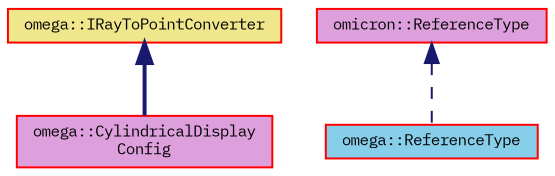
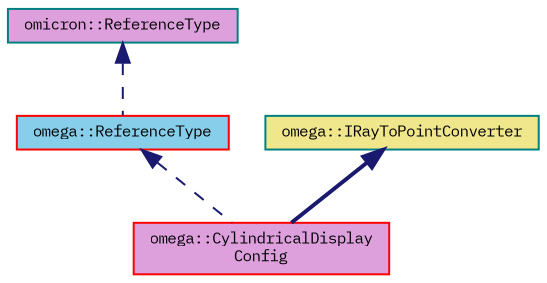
  digraph {
    fontname="IBM Plex Mono"
    node [color=red fillcolor=plum fontname="IBM Plex Mono" fontsize=8 shape=record style=filled]
    edge [color=midnightblue dir=back fontname="IBM Plex Mono" fontsize=8 labelfontname="FreeSans.ttf" labelfontsize=8 style=dashed]
    n1 [fontcolor=black height=0.2 label="omega::CylindricalDisplay\lConfig" width=0.4]
    n2 [fillcolor=skyblue height=0.2 label="omega::ReferenceType" width=0.4]
-   n3 [height=0.2 label="omicron::ReferenceType" width=0.4]
-   n4 [fillcolor=khaki height=0.2 label="omega::IRayToPointConverter" width=0.4]
+   n3 [color=teal height=0.2 label="omicron::ReferenceType" width=0.4]
+   n4 [color=teal fillcolor=khaki height=0.2 label="omega::IRayToPointConverter" width=0.4]
+   n2 -> n1
    n3 -> n2
    n4 -> n1 [style=bold]
  }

DIRECTION: Pull out each line of the data above that contains the string "fontsize", treating uppercase and lowercase as distinct.

REPLY TO THE EXERCISE:
    node [color=red fillcolor=plum fontname="IBM Plex Mono" fontsize=8 shape=record style=filled]
    edge [color=midnightblue dir=back fontname="IBM Plex Mono" fontsize=8 labelfontname="FreeSans.ttf" labelfontsize=8 style=dashed]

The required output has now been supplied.